Our distinction of pathways differs from previous studies in two major aspects. First, models of synesthesia typically distinguish between perceptual and conceptual levels of stimulus processing, and either argue for the occurrence of synesthesia on one of the levels (e.g., the conceptual mediation model [14]), or identify types of synesthesia based on its level of occurrence (e.g., lower and higher synesthesia [11,27]). Here, we are not making a parallel distinction; rather, we propose the distinction between graphemic and semantic aspects as a further distinction within conceptual synesthesia. Second, studies typically discussed multiple mechanisms of synesthesia as individual differences, possibly underlying phenomenological differences in synesthetic experiences (e.g., the spatial location where a color concurrent appears [12,28,29]). Here, by distinguishing the graphemic and semantic pathways, we are not proposing a further division of conceptual synesthesia into more detailed subtypes. Rather, we propose that the pathways are different mechanisms underlying a single type of synesthesia (i.e., conceptual synesthesia) and are co-existent in individual synesthetes. For the line of research on neural substrates of synesthesia, this implies that multiple pathways may be involved. For instance, the cross-activation model suggests that synesthesia arises from direct, local anatomical links between different modality-specific brain areas, and these links are unique to synesthetes [10,27,30,31]. Meanwhile, the hyperbinding account proposes that synesthesia results from global changes in the functioning of common brain structures. Specifically, when synesthetes’ brains process inducers, feedback from higher-level areas was less inhibited, resulting in additional signals corresponding to concurrents [1]. We suggest these accounts may not be mutually exclusive. Instead, different pathways can co-exist in individual synesthete brains, and may be accounted for by different neural mechanisms. Indeed, neuroimaging studies have provided both structural [32] and functional [33] findings supporting this view of pathway co-existence.

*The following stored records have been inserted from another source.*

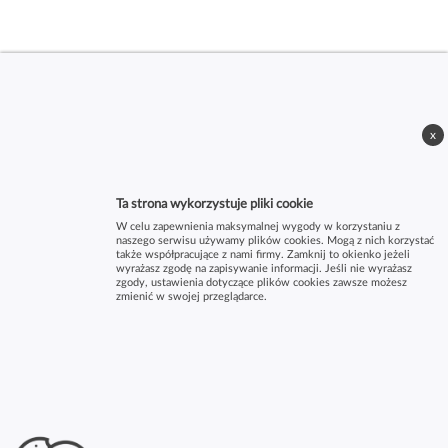
x
Ta strona wykorzystuje pliki cookie
W celu zapewnienia maksymalnej wygody w korzystaniu z
naszego serwisu używamy plików cookies. Mogą z nich korzystać
także współpracujące z nami firmy. Zamknij to okienko jeżeli
wyrażasz zgodę na zapisywanie informacji. Jeśli nie wyrażasz
zgody, ustawienia dotyczące plików cookies zawsze możesz
zmienić w swojej przeglądarce.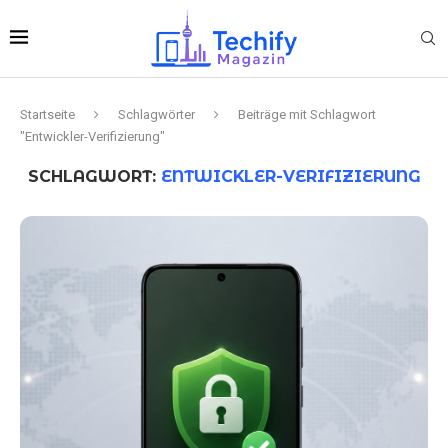
Startseite
Schlagwörter
Beiträge mit Schlagwort
"Entwickler-Verifizierung"
SCHLAGWORT:
ENTWICKLER-VERIFIZIERUNG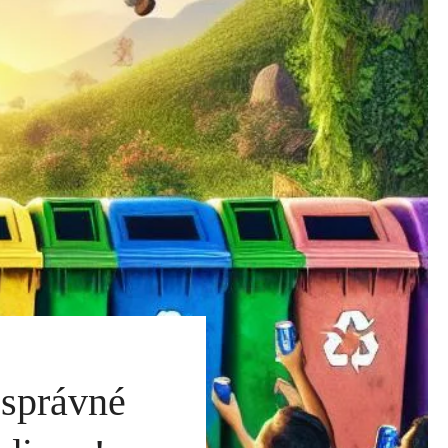
 správné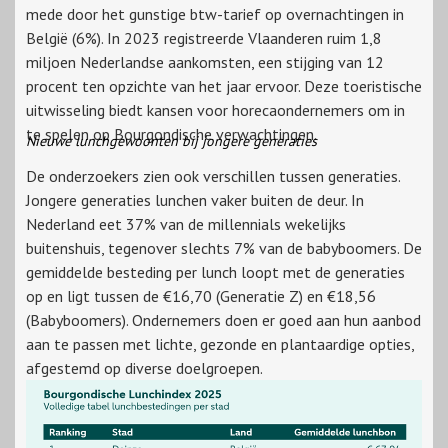
mede door het gunstige btw-tarief op overnachtingen in
België (6%). In 2023 registreerde Vlaanderen ruim 1,8
miljoen Nederlandse aankomsten, een stijging van 12
procent ten opzichte van het jaar ervoor. Deze toeristische
uitwisseling biedt kansen voor horecaondernemers om in
te spelen op Bourgondische verwachtingen.
Nieuwe lunchgewoonten bij jongere generaties
De onderzoekers zien ook verschillen tussen generaties.
Jongere generaties lunchen vaker buiten de deur. In
Nederland eet 37% van de millennials wekelijks
buitenshuis, tegenover slechts 7% van de babyboomers. De
gemiddelde besteding per lunch loopt met de generaties
op en ligt tussen de €16,70 (Generatie Z) en €18,56
(Babyboomers). Ondernemers doen er goed aan hun aanbod
aan te passen met lichte, gezonde en plantaardige opties,
afgestemd op diverse doelgroepen.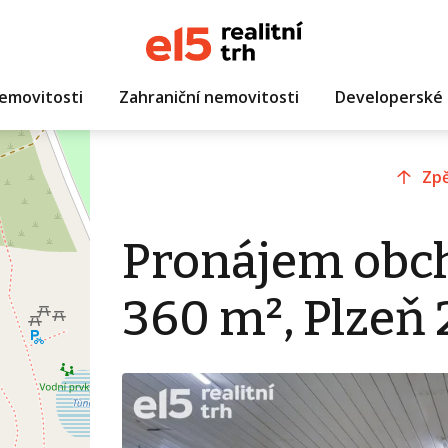
emovitosti
Zahraniční nemovitosti
Developerské 
Zpě
Pronájem obc
360 m², Plzeň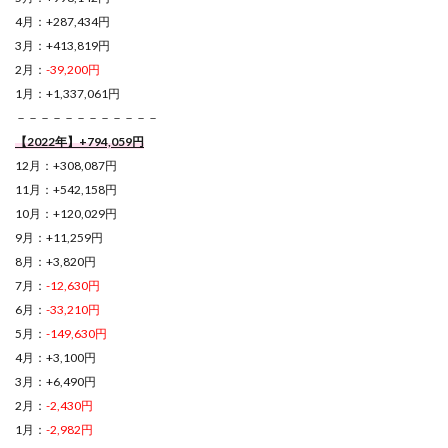
4月：+287,434円
3月：+413,819円
2月：
-39,200円
1月：+1,337,061円
－－－－－－－－－－－－
【2022年】+794,059円
12月：+308,087円
11月：+542,158円
10月：+120,029円
9月：+11,259円
8月：+3,820円
7月：
-12,630円
6月：
-33,210円
5月：
-149,630円
4月：+3,100円
3月：+6,490円
2月：
-2,430円
1月：
-2,982円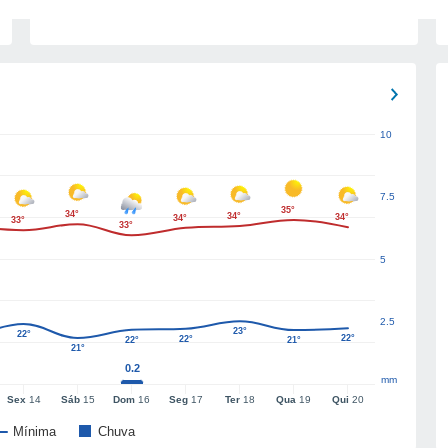
10
7.5
35°
34°
34°
34°
34°
33°
33°
5
2.5
23°
22°
22°
22°
22°
21°
21°
0.2
mm
Sex
14
Sáb
15
Dom
16
Seg
17
Ter
18
Qua
19
Qui
20
Mínima
Chuva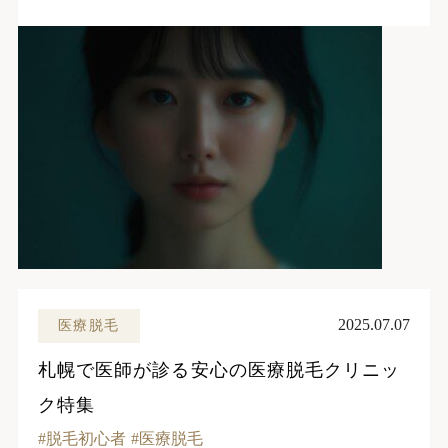
2025.07.07
医療脱毛
札幌で医師が診る安心の医療脱毛クリニッ
ク特集
脱毛初心者
医療脱毛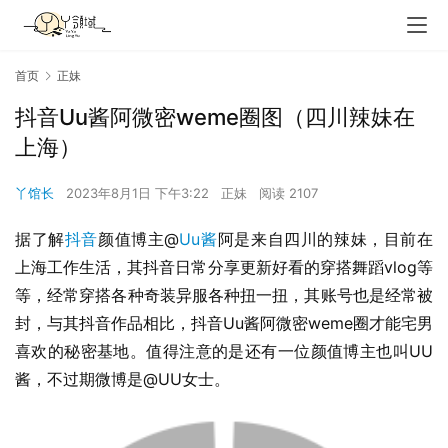
首页
正妹
抖音Uu酱阿微密weme圈图（四川辣妹在
上海）
丫馆长
2023年8月1日 下午3:22
正妹
阅读 2107
据了解
抖音
颜值博主@
Uu酱
阿是来自四川的辣妹，目前在
上海工作生活，其抖音日常分享更新好看的穿搭舞蹈vlog等
等，经常穿搭各种奇装异服各种扭一扭，其账号也是经常被
封，与其抖音作品相比，抖音Uu酱阿微密weme圈才能宅男
喜欢的秘密基地。值得注意的是还有一位颜值博主也叫UU
酱，不过期微博是@UU女士。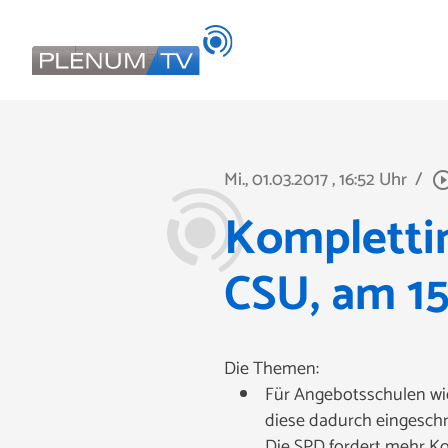
Mi., 01.03.2017
, 16:52 Uhr
/
play_circle_o
Komplettin
CSU, am 15
Die Themen:
Für Angebotsschulen wie
diese dadurch eingeschrä
Die SPD fordert mehr Ko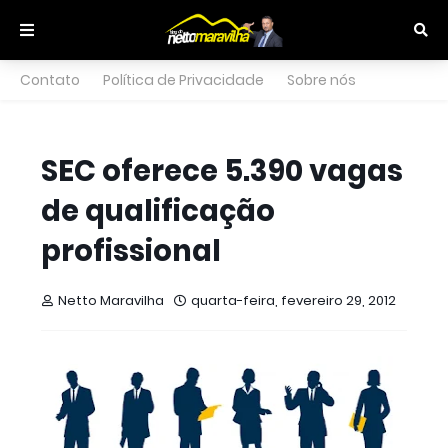
Contato
Política de Privacidade
Sobre nós
SEC oferece 5.390 vagas
de qualificação
profissional
Netto Maravilha
quarta-feira, fevereiro 29, 2012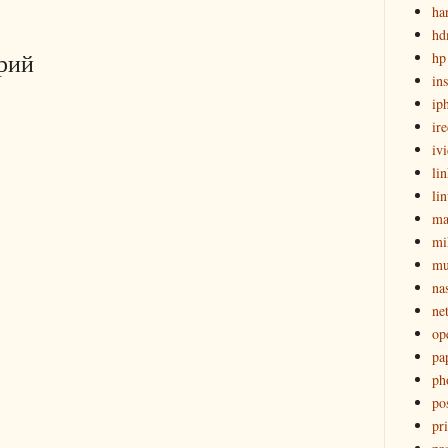
ha
hd
рий
hp
ins
ip
ir
iv
li
li
ma
mi
mu
na
ne
op
pa
ph
pos
pri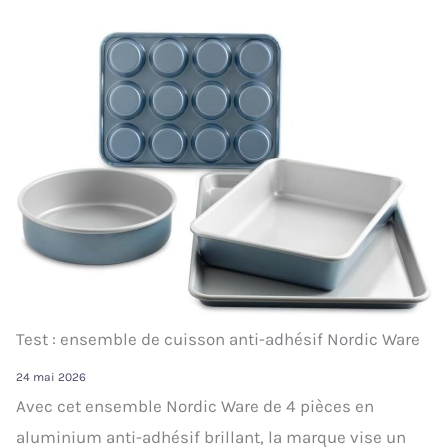
Test : ensemble de cuisson anti-adhésif Nordic Ware
24 mai 2026
Avec cet ensemble Nordic Ware de 4 pièces en
aluminium anti-adhésif brillant, la marque vise un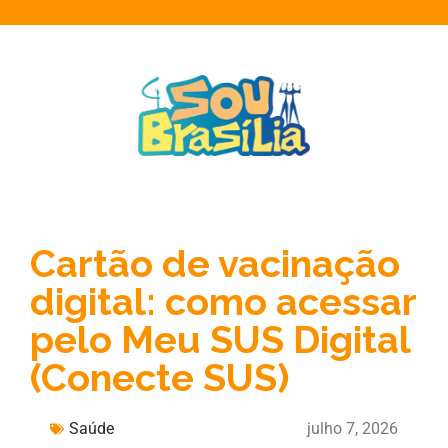
Cartão de vacinação
digital: como acessar
pelo Meu SUS Digital
(Conecte SUS)
Saúde
julho 7, 2026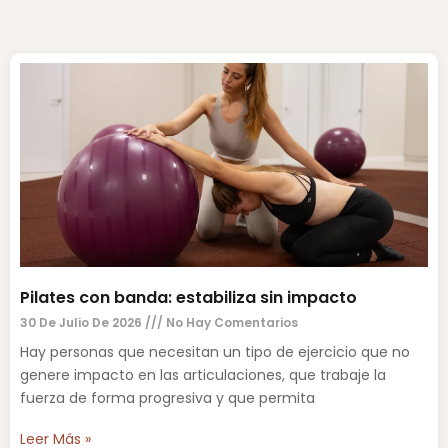
Pilates con banda: estabiliza sin impacto
30 De Julio De 2026
No Hay Comentarios
Hay personas que necesitan un tipo de ejercicio que no
genere impacto en las articulaciones, que trabaje la
fuerza de forma progresiva y que permita
Leer Más »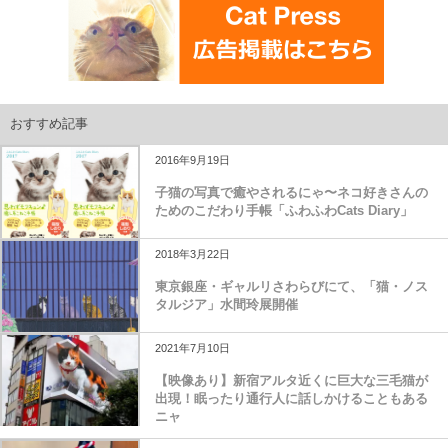
おすすめ記事
2016年9月19日
子猫の写真で癒やされるにゃ〜ネコ好きさんの
ためのこだわり手帳「ふわふわCats Diary」
2018年3月22日
東京銀座・ギャルリさわらびにて、「猫・ノス
タルジア」水間玲展開催
2021年7月10日
【映像あり】新宿アルタ近くに巨大な三毛猫が
出現！眠ったり通行人に話しかけることもある
ニャ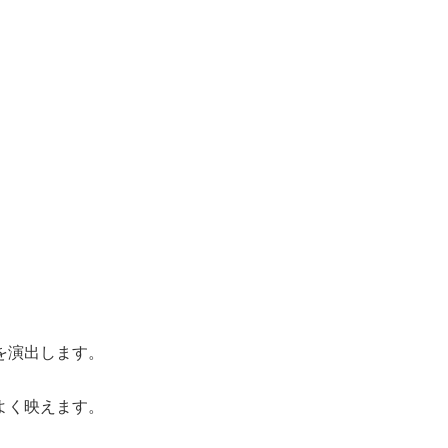
を演出します。
よく映えます。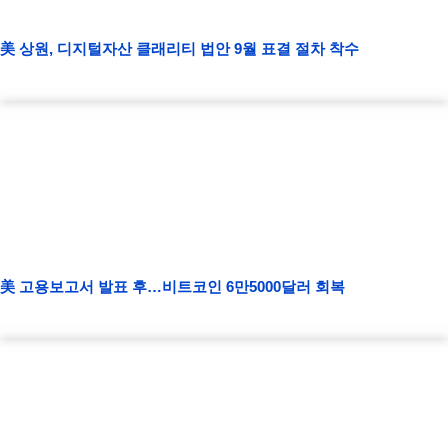
美 상원, 디지털자산 클래리티 법안 9월 표결 절차 착수
美 고용보고서 발표 후…비트코인 6만5000달러 회복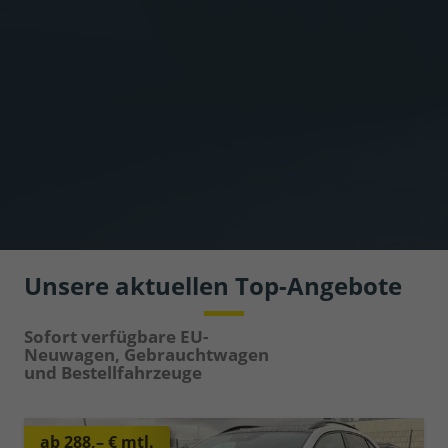
Unsere aktuellen Top-Angebote
Sofort verfügbare EU-
Neuwagen,
Gebrauchtwagen
und Bestellfahrzeuge
ab 288,– € mtl.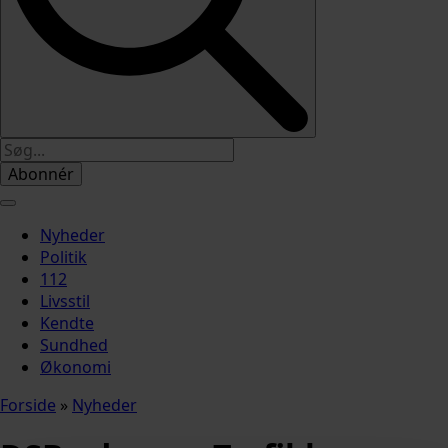
Abonnér
Nyheder
Politik
112
Livsstil
Kendte
Sundhed
Økonomi
Forside
»
Nyheder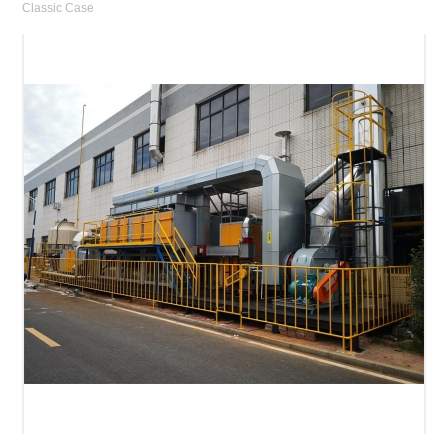
Classic Case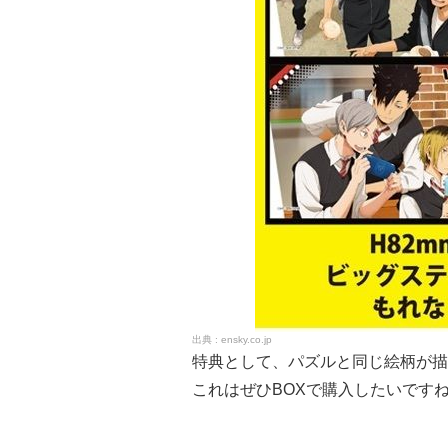
ensky.co.jp
特典として、パズルと同じ絵柄が描
これはぜひBOXで購入したいです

In sum, our study did not aim to separate different subtypes of number–color synesthesia but to establish a distinction between the graphemic and semantic aspects of number–color synesthesia on the temporal dimension. We revealed the temporal dynamics of the behavioral outcomes in number–color synesthesia, in which the graphemic pathway was quick and relatively persistent in sub-serving the color activation, while the semantic pathway had a slower onset and is more transient. Moreover, effects from the pathways appeared non-additive, possibly implying a common neuronal representation of the synesthetic concurrent. In contrast to previous studies which discussed the heterogeneity of synesthesia by distinguishing between its perceptual vs. conceptual nature and considered each type of synesthesia as a unitary whole, our distinction between graphemic and semantic pathways is a distinction within conceptual synesthesia. Moreover, the two pathways are co-existing mechanisms within individuals, rather than between-individual differences. For future studies, our study has demonstrated that investigating the time courses of synesthetic activation can be an effective methodology of distinguishing between different mechanisms in synesthesia; theoretically, we call attention to the possibility that a single type of synesthesia may involve multiple mechanisms.